(Records from a data collection)
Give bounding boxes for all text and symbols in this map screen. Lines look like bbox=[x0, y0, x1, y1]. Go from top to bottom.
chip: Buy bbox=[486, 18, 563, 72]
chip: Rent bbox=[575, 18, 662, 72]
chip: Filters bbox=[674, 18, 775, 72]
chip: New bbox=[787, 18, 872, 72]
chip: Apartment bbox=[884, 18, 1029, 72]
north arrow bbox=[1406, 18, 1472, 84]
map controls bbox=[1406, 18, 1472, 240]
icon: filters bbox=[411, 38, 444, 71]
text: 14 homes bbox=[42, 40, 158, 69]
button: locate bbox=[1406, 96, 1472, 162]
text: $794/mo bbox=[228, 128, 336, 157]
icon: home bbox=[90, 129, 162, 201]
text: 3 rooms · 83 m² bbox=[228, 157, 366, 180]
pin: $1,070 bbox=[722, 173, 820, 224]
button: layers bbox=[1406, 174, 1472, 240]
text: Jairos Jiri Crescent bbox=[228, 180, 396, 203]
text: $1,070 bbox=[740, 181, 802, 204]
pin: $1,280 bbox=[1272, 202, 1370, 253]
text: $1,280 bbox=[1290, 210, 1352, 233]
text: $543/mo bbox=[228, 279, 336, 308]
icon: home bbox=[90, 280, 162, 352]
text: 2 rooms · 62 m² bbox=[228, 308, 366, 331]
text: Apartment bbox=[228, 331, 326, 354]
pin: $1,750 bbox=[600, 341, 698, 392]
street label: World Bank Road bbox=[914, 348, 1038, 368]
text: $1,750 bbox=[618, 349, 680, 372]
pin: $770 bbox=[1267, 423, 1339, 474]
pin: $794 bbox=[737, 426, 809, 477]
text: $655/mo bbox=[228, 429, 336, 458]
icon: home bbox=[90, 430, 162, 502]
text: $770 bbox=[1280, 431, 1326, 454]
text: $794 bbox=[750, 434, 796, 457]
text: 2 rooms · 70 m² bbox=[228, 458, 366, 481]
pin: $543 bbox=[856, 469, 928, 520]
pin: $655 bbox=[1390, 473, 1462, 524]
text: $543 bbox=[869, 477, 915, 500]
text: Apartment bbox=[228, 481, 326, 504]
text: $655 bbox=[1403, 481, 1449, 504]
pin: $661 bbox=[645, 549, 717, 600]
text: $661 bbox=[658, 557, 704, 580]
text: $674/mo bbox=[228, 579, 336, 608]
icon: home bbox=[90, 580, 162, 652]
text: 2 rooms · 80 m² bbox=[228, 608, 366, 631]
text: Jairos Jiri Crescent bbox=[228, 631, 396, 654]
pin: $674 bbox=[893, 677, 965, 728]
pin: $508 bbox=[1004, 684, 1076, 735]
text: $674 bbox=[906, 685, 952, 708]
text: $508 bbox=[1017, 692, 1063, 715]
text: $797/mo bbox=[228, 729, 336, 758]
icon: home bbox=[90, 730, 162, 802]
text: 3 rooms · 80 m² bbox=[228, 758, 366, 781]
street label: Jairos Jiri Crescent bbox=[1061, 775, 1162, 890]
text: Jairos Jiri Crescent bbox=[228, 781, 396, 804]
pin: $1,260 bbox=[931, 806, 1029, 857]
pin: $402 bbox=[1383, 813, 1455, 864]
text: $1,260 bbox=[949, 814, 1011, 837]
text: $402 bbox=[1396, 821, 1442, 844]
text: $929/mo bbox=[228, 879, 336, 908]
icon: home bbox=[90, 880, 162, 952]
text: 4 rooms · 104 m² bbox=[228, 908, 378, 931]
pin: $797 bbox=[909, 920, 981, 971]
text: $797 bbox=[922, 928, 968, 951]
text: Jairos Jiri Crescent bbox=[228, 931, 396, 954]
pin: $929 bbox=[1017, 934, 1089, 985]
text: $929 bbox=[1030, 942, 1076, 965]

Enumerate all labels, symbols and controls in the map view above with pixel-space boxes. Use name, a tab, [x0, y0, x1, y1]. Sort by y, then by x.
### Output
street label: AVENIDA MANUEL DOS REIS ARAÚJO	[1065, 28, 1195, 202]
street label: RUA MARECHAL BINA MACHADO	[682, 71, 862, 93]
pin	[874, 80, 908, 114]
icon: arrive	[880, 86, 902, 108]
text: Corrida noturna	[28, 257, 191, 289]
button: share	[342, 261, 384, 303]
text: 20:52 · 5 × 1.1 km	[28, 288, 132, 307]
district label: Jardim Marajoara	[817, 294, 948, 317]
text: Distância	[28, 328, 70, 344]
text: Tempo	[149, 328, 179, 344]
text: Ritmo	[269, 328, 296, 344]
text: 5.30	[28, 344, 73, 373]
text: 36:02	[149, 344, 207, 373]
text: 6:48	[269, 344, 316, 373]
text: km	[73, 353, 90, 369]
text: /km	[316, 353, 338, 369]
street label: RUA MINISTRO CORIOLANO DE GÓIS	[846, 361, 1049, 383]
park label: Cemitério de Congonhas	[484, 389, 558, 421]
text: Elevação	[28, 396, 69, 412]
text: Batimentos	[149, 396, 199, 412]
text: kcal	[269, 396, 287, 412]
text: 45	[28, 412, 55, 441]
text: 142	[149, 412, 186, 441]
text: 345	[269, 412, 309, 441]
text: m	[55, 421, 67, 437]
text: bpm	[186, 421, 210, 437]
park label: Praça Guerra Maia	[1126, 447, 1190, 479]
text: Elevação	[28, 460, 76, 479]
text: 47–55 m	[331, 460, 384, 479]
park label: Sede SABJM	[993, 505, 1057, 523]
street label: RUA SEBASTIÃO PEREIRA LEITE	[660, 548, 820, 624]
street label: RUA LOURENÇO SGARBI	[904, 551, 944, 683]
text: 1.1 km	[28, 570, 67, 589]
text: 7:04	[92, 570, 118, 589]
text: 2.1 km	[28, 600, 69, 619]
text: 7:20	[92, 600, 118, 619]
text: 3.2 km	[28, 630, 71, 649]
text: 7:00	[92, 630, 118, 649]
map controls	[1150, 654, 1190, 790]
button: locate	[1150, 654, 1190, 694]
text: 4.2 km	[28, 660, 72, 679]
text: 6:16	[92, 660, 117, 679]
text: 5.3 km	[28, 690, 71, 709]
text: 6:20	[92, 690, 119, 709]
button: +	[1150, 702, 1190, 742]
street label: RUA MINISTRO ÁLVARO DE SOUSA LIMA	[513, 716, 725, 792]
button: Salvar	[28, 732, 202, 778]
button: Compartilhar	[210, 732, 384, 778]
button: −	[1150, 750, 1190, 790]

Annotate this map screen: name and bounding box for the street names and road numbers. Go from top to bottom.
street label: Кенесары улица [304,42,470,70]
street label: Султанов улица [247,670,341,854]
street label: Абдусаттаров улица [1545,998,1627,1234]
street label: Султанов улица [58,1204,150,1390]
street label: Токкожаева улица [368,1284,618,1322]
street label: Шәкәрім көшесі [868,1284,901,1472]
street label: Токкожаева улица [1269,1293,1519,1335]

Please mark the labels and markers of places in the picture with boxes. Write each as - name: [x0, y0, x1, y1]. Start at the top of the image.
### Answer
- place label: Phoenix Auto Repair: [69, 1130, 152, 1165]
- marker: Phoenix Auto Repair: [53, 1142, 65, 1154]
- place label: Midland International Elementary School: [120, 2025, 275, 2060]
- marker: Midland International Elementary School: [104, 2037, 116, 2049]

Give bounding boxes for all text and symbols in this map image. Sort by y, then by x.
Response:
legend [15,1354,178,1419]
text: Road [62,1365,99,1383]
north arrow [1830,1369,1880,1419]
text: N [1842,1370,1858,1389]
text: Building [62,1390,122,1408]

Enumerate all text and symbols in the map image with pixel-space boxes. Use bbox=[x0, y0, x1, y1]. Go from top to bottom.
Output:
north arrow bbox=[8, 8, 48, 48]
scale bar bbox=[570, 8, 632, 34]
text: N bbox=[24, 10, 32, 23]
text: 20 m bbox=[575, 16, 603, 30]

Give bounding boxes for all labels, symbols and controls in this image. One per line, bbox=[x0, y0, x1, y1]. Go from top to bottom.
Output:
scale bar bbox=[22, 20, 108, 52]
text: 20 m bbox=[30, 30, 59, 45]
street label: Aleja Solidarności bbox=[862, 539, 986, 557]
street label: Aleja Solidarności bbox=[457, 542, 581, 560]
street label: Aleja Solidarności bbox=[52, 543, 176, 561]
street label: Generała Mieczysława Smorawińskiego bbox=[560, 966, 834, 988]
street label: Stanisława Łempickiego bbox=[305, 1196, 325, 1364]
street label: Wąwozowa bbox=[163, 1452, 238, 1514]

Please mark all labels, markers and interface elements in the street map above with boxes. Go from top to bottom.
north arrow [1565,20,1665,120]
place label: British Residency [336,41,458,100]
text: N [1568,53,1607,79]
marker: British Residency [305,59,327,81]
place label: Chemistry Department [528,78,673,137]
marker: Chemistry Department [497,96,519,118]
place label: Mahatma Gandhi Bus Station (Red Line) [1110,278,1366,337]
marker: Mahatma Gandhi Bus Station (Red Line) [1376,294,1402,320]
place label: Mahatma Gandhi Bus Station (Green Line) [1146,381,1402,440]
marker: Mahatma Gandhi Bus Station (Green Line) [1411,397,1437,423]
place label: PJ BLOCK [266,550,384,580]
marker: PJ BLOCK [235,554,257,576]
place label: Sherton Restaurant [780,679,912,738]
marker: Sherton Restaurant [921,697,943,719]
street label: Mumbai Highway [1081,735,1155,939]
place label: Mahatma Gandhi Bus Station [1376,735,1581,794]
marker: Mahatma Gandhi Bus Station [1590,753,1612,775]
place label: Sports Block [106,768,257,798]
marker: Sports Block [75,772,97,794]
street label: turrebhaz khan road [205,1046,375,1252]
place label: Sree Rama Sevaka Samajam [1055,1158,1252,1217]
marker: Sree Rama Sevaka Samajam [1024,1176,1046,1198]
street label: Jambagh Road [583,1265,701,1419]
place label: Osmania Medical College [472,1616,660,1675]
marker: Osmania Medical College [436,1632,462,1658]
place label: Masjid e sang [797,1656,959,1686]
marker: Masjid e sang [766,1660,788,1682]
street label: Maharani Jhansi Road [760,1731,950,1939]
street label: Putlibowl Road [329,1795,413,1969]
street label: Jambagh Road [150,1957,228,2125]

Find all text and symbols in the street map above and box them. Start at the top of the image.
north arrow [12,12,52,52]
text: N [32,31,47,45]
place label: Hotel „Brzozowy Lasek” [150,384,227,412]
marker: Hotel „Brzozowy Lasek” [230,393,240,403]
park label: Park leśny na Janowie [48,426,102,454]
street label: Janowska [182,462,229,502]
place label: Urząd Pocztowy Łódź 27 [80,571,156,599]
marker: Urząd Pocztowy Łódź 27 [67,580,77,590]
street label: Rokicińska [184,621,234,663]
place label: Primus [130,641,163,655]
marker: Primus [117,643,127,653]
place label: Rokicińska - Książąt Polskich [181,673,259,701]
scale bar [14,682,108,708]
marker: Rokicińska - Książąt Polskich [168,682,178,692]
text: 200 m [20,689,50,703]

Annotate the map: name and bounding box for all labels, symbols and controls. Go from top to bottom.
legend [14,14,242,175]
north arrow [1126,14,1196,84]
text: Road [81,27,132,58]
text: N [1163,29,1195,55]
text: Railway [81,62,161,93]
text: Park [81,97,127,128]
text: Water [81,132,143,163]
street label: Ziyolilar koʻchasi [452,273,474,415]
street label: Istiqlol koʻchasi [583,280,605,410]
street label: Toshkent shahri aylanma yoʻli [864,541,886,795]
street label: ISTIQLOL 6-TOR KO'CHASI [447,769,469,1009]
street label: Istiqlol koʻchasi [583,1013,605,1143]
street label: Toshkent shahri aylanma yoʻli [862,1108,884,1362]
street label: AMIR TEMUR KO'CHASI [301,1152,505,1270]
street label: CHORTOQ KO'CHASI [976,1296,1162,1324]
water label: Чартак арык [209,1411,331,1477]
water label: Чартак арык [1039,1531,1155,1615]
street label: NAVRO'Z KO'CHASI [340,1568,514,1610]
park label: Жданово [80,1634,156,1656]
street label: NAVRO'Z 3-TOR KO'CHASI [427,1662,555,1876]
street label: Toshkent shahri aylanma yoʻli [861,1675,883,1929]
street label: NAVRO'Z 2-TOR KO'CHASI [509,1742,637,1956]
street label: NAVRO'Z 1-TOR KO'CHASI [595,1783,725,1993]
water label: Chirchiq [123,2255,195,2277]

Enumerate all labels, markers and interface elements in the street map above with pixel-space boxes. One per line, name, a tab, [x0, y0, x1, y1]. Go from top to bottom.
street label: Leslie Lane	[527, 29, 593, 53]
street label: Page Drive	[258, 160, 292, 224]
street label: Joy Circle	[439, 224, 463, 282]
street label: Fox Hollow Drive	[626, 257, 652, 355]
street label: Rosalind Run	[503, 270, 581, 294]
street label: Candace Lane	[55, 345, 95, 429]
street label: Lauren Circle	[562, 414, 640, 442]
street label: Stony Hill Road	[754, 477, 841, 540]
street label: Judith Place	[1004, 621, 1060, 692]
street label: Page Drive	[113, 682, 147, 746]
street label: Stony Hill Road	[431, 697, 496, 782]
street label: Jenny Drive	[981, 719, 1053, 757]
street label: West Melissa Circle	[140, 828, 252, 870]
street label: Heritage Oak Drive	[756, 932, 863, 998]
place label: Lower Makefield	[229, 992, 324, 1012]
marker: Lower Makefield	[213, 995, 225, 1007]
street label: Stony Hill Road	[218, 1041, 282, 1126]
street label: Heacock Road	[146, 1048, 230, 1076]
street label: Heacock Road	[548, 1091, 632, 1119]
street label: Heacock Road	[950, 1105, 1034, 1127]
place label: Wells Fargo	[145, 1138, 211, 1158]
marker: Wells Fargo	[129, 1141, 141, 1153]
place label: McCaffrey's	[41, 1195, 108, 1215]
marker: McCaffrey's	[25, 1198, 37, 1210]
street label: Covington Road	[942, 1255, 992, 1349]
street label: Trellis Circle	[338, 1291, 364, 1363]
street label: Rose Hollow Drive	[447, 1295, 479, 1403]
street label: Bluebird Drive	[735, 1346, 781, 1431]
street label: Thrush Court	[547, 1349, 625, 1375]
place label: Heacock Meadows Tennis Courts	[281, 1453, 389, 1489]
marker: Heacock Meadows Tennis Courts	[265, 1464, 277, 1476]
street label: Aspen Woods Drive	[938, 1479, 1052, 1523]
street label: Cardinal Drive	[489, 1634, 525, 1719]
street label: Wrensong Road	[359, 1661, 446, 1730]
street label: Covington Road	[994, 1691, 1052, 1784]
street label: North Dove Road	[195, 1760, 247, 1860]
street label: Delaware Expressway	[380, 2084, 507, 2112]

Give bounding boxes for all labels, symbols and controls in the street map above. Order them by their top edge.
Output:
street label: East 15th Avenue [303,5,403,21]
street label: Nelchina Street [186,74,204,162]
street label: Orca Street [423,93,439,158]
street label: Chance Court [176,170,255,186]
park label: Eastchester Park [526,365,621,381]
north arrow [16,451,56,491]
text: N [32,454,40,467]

● **What you need to do**
Your response should be the lines of the entries above that include the string "scale".

● **Answer to the exercise**
scale bar bbox=[570, 8, 632, 34]
scale bar bbox=[22, 20, 108, 52]
scale bar [14,682,108,708]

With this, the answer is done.